> [BRIEF]:
From the first line to the last, reproduce the data exactly.

> [RECORDS FOR THE EXERCISE]:
***

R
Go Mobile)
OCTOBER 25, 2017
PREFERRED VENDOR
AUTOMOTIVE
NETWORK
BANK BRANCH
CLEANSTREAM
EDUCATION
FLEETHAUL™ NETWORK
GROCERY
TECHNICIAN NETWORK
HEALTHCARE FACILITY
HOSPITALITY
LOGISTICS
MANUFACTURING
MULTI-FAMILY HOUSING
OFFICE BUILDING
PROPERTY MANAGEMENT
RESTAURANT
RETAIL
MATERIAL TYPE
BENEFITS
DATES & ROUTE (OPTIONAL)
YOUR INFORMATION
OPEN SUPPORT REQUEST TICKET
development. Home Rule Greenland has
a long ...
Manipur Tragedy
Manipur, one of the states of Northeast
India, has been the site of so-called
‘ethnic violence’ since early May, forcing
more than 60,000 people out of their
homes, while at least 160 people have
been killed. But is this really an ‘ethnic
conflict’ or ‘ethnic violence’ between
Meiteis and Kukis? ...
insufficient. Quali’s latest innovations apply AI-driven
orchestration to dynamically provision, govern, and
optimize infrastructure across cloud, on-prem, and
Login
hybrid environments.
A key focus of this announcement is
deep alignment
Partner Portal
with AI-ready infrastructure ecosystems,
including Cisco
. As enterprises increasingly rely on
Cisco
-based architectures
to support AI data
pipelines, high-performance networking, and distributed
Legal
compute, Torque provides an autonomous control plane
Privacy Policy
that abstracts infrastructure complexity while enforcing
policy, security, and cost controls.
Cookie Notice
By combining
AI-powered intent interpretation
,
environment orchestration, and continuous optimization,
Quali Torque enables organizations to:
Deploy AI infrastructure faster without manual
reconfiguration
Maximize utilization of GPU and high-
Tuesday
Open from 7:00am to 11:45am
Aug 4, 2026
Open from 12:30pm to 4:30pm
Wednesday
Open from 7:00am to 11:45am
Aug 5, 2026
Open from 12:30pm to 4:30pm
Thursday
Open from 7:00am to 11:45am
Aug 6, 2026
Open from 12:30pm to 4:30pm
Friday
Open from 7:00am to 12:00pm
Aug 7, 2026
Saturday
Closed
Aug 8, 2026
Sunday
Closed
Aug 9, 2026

***

> [SOLVED EXERCISE]:
R
Go Mobile)
OCTOBER 25, 2017
PREFERRED VENDOR
AUTOMOTIVE
NETWORK
BANK BRANCH
CLEANSTREAM
EDUCATION
FLEETHAUL™ NETWORK
GROCERY
TECHNICIAN NETWORK
HEALTHCARE FACILITY
HOSPITALITY
LOGISTICS
MANUFACTURING
MULTI-FAMILY HOUSING
OFFICE BUILDING
PROPERTY MANAGEMENT
RESTAURANT
RETAIL
MATERIAL TYPE
BENEFITS
DATES & ROUTE (OPTIONAL)
YOUR INFORMATION
OPEN SUPPORT REQUEST TICKET
development. Home Rule Greenland has
a long ...
Manipur Tragedy
Manipur, one of the states of Northeast
India, has been the site of so-called
‘ethnic violence’ since early May, forcing
more than 60,000 people out of their
homes, while at least 160 people have
been killed. But is this really an ‘ethnic
conflict’ or ‘ethnic violence’ between
Meiteis and Kukis? ...
insufficient. Quali’s latest innovations apply AI-driven
orchestration to dynamically provision, govern, and
optimize infrastructure across cloud, on-prem, and
Login
hybrid environments.
A key focus of this announcement is
deep alignment
Partner Portal
with AI-ready infrastructure ecosystems,
including Cisco
. As enterprises increasingly rely on
Cisco
-based architectures
to support AI data
pipelines, high-performance networking, and distributed
Legal
compute, Torque provides an autonomous control plane
Privacy Policy
that abstracts infrastructure complexity while enforcing
policy, security, and cost controls.
Cookie Notice
By combining
AI-powered intent interpretation
,
environment orchestration, and continuous optimization,
Quali Torque enables organizations to:
Deploy AI infrastructure faster without manual
reconfiguration
Maximize utilization of GPU and high-
Tuesday
Open from 7:00am to 11:45am
Aug 4, 2026
Open from 12:30pm to 4:30pm
Wednesday
Open from 7:00am to 11:45am
Aug 5, 2026
Open from 12:30pm to 4:30pm
Thursday
Open from 7:00am to 11:45am
Aug 6, 2026
Open from 12:30pm to 4:30pm
Friday
Open from 7:00am to 12:00pm
Aug 7, 2026
Saturday
Closed
Aug 8, 2026
Sunday
Closed
Aug 9, 2026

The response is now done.